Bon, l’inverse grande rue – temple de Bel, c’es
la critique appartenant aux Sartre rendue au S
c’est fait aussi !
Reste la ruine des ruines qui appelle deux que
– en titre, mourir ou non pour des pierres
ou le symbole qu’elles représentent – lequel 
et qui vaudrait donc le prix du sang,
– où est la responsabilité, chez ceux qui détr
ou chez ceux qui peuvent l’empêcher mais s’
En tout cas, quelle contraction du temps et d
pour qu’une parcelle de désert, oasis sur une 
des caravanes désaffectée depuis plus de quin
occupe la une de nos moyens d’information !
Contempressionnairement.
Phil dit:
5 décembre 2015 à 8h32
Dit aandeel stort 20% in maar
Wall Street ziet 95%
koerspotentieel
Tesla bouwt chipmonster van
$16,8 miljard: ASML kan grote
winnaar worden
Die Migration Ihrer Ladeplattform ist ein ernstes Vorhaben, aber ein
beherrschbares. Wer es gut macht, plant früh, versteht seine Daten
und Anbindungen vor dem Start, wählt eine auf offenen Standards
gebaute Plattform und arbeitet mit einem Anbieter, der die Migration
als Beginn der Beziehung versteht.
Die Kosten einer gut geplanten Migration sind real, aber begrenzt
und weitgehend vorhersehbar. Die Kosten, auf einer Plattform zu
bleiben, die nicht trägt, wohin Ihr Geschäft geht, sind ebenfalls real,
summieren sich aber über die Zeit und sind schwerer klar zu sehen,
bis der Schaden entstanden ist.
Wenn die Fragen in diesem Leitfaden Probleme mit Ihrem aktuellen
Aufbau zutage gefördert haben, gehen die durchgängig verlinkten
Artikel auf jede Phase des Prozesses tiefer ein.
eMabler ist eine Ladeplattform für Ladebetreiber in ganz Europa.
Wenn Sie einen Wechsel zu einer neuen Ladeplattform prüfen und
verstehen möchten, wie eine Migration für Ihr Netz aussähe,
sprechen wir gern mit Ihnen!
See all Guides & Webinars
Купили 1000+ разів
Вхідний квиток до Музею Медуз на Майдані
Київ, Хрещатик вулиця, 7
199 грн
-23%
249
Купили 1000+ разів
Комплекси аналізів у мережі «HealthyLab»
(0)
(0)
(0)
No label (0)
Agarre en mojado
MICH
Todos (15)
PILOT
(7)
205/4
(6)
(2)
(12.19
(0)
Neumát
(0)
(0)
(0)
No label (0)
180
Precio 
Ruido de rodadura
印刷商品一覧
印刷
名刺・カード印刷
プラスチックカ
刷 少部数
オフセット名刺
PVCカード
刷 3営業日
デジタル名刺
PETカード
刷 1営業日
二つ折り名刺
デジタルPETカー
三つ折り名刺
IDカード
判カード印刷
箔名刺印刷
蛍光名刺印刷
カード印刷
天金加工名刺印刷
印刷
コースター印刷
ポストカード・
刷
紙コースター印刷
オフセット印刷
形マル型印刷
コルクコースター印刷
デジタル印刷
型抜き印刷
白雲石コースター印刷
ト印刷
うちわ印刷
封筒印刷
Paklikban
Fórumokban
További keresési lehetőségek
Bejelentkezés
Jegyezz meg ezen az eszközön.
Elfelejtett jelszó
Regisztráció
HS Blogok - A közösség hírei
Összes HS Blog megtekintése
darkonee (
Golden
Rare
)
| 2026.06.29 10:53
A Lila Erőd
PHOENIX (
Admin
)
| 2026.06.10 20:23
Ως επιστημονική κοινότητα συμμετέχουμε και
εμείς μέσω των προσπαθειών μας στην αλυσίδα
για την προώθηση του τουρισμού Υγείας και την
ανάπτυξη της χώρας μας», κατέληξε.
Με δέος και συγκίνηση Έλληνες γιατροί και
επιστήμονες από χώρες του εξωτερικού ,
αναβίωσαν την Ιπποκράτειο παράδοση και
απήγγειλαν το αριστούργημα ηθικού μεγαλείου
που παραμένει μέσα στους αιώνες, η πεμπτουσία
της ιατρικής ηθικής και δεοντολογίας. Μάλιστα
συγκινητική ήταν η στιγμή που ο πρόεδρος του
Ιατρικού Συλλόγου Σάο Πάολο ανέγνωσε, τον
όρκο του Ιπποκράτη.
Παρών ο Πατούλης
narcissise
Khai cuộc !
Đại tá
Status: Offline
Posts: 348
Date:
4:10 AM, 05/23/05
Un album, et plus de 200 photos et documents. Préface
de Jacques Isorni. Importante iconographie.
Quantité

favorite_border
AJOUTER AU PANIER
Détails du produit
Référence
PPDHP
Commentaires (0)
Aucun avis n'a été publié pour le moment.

* [Task directions]: Word for word, retype all of the material.

* [Answer for the task]:
Bon, l’inverse grande rue – temple de Bel, c’es
la critique appartenant aux Sartre rendue au S
c’est fait aussi !
Reste la ruine des ruines qui appelle deux que
– en titre, mourir ou non pour des pierres
ou le symbole qu’elles représentent – lequel 
et qui vaudrait donc le prix du sang,
– où est la responsabilité, chez ceux qui détr
ou chez ceux qui peuvent l’empêcher mais s’
En tout cas, quelle contraction du temps et d
pour qu’une parcelle de désert, oasis sur une 
des caravanes désaffectée depuis plus de quin
occupe la une de nos moyens d’information !
Contempressionnairement.
Phil dit:
5 décembre 2015 à 8h32
Dit aandeel stort 20% in maar
Wall Street ziet 95%
koerspotentieel
Tesla bouwt chipmonster van
$16,8 miljard: ASML kan grote
winnaar worden
Die Migration Ihrer Ladeplattform ist ein ernstes Vorhaben, aber ein
beherrschbares. Wer es gut macht, plant früh, versteht seine Daten
und Anbindungen vor dem Start, wählt eine auf offenen Standards
gebaute Plattform und arbeitet mit einem Anbieter, der die Migration
als Beginn der Beziehung versteht.
Die Kosten einer gut geplanten Migration sind real, aber begrenzt
und weitgehend vorhersehbar. Die Kosten, auf einer Plattform zu
bleiben, die nicht trägt, wohin Ihr Geschäft geht, sind ebenfalls real,
summieren sich aber über die Zeit und sind schwerer klar zu sehen,
bis der Schaden entstanden ist.
Wenn die Fragen in diesem Leitfaden Probleme mit Ihrem aktuellen
Aufbau zutage gefördert haben, gehen die durchgängig verlinkten
Artikel auf jede Phase des Prozesses tiefer ein.
eMabler ist eine Ladeplattform für Ladebetreiber in ganz Europa.
Wenn Sie einen Wechsel zu einer neuen Ladeplattform prüfen und
verstehen möchten, wie eine Migration für Ihr Netz aussähe,
sprechen wir gern mit Ihnen!
See all Guides & Webinars
Купили 1000+ разів
Вхідний квиток до Музею Медуз на Майдані
Київ, Хрещатик вулиця, 7
199 грн
-23%
249
Купили 1000+ разів
Комплекси аналізів у мережі «HealthyLab»
(0)
(0)
(0)
No label (0)
Agarre en mojado
MICH
Todos (15)
PILOT
(7)
205/4
(6)
(2)
(12.19
(0)
Neumát
(0)
(0)
(0)
No label (0)
180
Precio 
Ruido de rodadura
印刷商品一覧
印刷
名刺・カード印刷
プラスチックカ
刷 少部数
オフセット名刺
PVCカード
刷 3営業日
デジタル名刺
PETカード
刷 1営業日
二つ折り名刺
デジタルPETカー
三つ折り名刺
IDカード
判カード印刷
箔名刺印刷
蛍光名刺印刷
カード印刷
天金加工名刺印刷
印刷
コースター印刷
ポストカード・
刷
紙コースター印刷
オフセット印刷
形マル型印刷
コルクコースター印刷
デジタル印刷
型抜き印刷
白雲石コースター印刷
ト印刷
うちわ印刷
封筒印刷
Paklikban
Fórumokban
További keresési lehetőségek
Bejelentkezés
Jegyezz meg ezen az eszközön.
Elfelejtett jelszó
Regisztráció
HS Blogok - A közösség hírei
Összes HS Blog megtekintése
darkonee (
Golden
Rare
)
| 2026.06.29 10:53
A Lila Erőd
PHOENIX (
Admin
)
| 2026.06.10 20:23
Ως επιστημονική κοινότητα συμμετέχουμε και
εμείς μέσω των προσπαθειών μας στην αλυσίδα
για την προώθηση του τουρισμού Υγείας και την
ανάπτυξη της χώρας μας», κατέληξε.
Με δέος και συγκίνηση Έλληνες γιατροί και
επιστήμονες από χώρες του εξωτερικού ,
αναβίωσαν την Ιπποκράτειο παράδοση και
απήγγειλαν το αριστούργημα ηθικού μεγαλείου
που παραμένει μέσα στους αιώνες, η πεμπτουσία
της ιατρικής ηθικής και δεοντολογίας. Μάλιστα
συγκινητική ήταν η στιγμή που ο πρόεδρος του
Ιατρικού Συλλόγου Σάο Πάολο ανέγνωσε, τον
όρκο του Ιπποκράτη.
Παρών ο Πατούλης
narcissise
Khai cuộc !
Đại tá
Status: Offline
Posts: 348
Date:
4:10 AM, 05/23/05
Un album, et plus de 200 photos et documents. Préface
de Jacques Isorni. Importante iconographie.
Quantité

favorite_border
AJOUTER AU PANIER
Détails du produit
Référence
PPDHP
Commentaires (0)
Aucun avis n'a été publié pour le moment.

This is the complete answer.